- Episode no.: Season 21 Episode 1
- Directed by: Trey Parker
- Written by: Trey Parker
- Production code: 2101
- Original air date: September 13, 2017

Episode chronology
| ← Previous "The End of Serialization as We Know It" | Next → "Put It Down" |
- South Park season 21

= White People Renovating Houses =

"White People Renovating Houses" is the first episode in the twenty-first season of the American animated television series South Park. It is the 278th episode of the series overall, and first aired on Comedy Central in the United States on September 13, 2017.

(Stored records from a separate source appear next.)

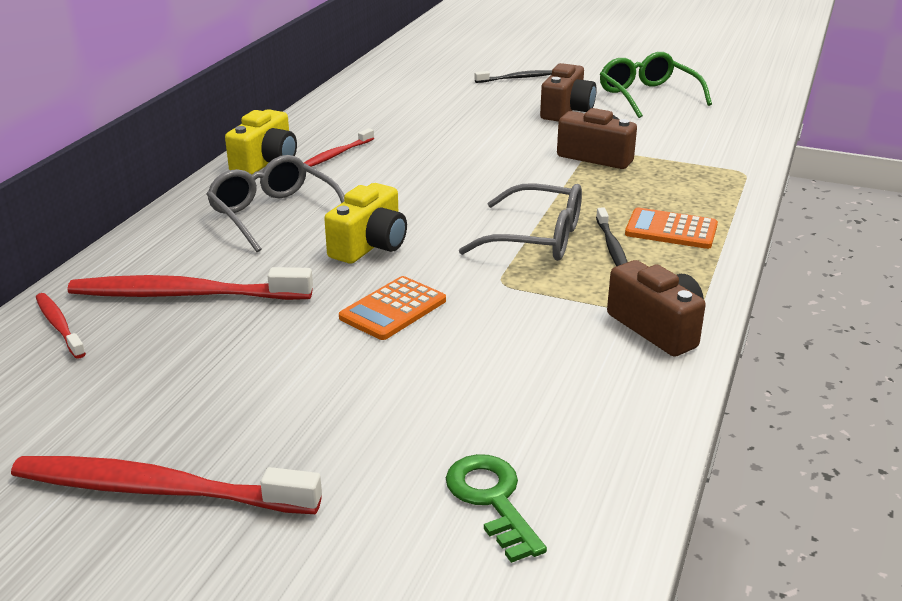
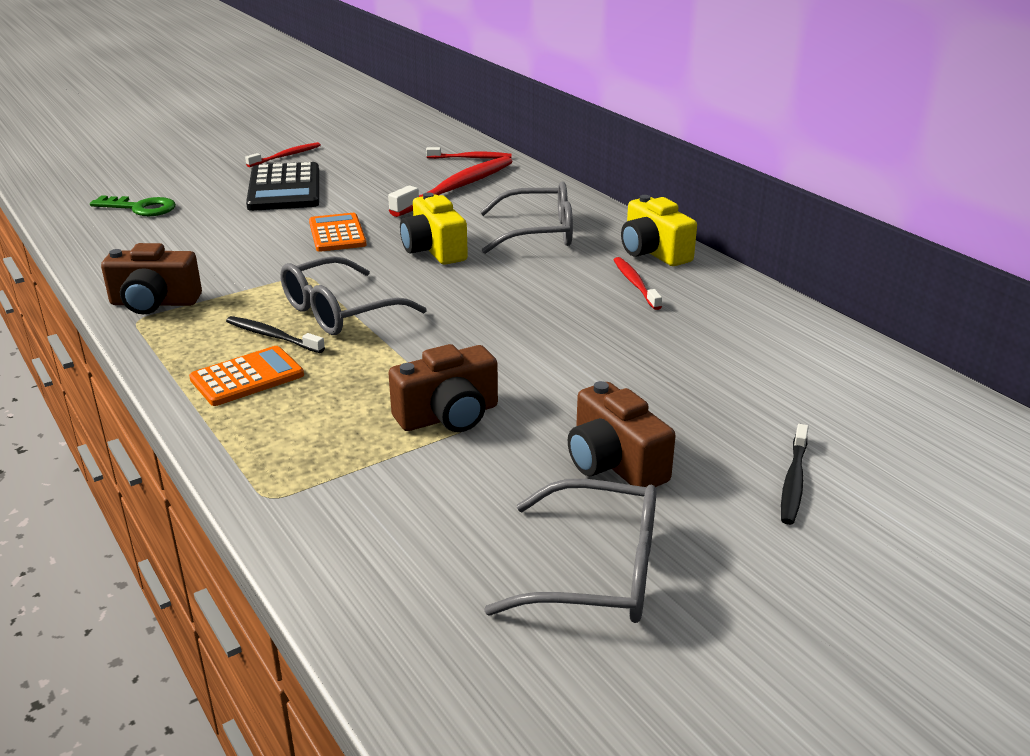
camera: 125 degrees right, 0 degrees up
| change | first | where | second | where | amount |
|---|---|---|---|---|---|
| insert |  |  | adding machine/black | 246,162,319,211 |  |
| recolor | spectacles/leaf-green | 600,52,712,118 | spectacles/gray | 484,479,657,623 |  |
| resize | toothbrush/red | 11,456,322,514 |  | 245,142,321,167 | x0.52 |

The episode parodied the use of smart speakers, such as Amazon Alexa, Google Home and Apple Siri, and the use of Confederate flags in the Unite the Right rally in Charlottesville.

==Plot==
Eric Cartman and his classmates play with an Amazon Echo Smart speaker, giving it instructions that include profanity, and laugh when the device repeats the inappropriate language. Cartman immediately becomes depressed when his girlfriend Heidi Turner appears and interrupts their laughter, and she in turn becomes frustrated when he refuses to express his feelings. Meanwhile, Randy and Sharon Marsh have started a television series titled White People Renovating Houses that features the couple redesigning people's homes. One of their broadcasts is interrupted when a group of men waving torches and Confederate flags are shown in the background protesting smart speakers because they believe the products have left them unemployed. Randy is irritated by their protest, but later decides to help them get jobs in which they serve as replacements for the smart speakers by responding to users' voice commands.

Cartman is dismayed to find his Alexa Echo has been replaced with a human, one who refuses to repeat his inappropriate language. Another man, Darryl Weathers, has accepted the job as Randy's smart speaker, but soon finds the job demeaning and quits. Randy berates him for being closed minded about the future until Darryl reveals his frustration that he cannot knock down the load-bearing walls in his house via renovation without his second floor collapsing. Randy offers to prop the ceiling up while knocking down the wall and delights Darryl with his redesign of the house. Cartman finds a pile of abandoned smart speakers in an alley and takes them home. Heidi goes to Cartman's house to apologize for upsetting him, but his mother says she cannot get him to leave his room. He is then shown laughing as the smart speakers comply with his requests. Before Heidi can apologize to him when they arrive at school, he ends their relationship, saying that he cannot tolerate her "abusive" treatment of him, and walks away.

==Cultural references==
The episode features the character "Jim Bob" performing a country-esque parody of American rapper Kendrick Lamar's song "Humble".

==Reaction==
===Technical occurrences===
Ryan Parker, writing for The Hollywood Reporter, reported smart speakers belonging to multiple viewers, in particular Amazon Echos and Google Homes, reacted to the various commands Cartman spoke during the episode, including setting unwanted alarms and adding sexual items to shopping lists. Viewers reported on Twitter that they had to turn off their devices to prevent issues and posted videos of the reactions.

===Critical reception===
Jesse Schedeen from IGN rated the episode a 5.8 out of 10, writing that it "tackled many subjects and failed to combine them into a proper whole." Jeremy Lambert with 411 Mania rated it a 5.0 out of 10, stating "[the episode] didn't exactly provide hope for this year. There were some funny moments and I appreciated how Matt and Trey spun the narrative, but it didn't 'wow' me the way I was hoping."

The A.V. Club contributor Dan Caffrey gave the episode a C+ rating, commenting "Parker and Stone never take their redneck/white nationalist stereotypes far enough from the source material for it to work as a joke that can stand on its own. And because they borrow so heavily from the Charlottesville protests without ever fully skewering the participants, the episode doesn't work as social commentary, either." Writing for Den of Geek, Chris Longo gave it 2.5 out of 5 stars, and stated "From a show that had more biting satirical commentary on topics like Safe Spaces and PC culture, George Zimmerman, and Black Lives Matter, I expected a much stronger response to the events of Charlottesville from a South Park season premiere."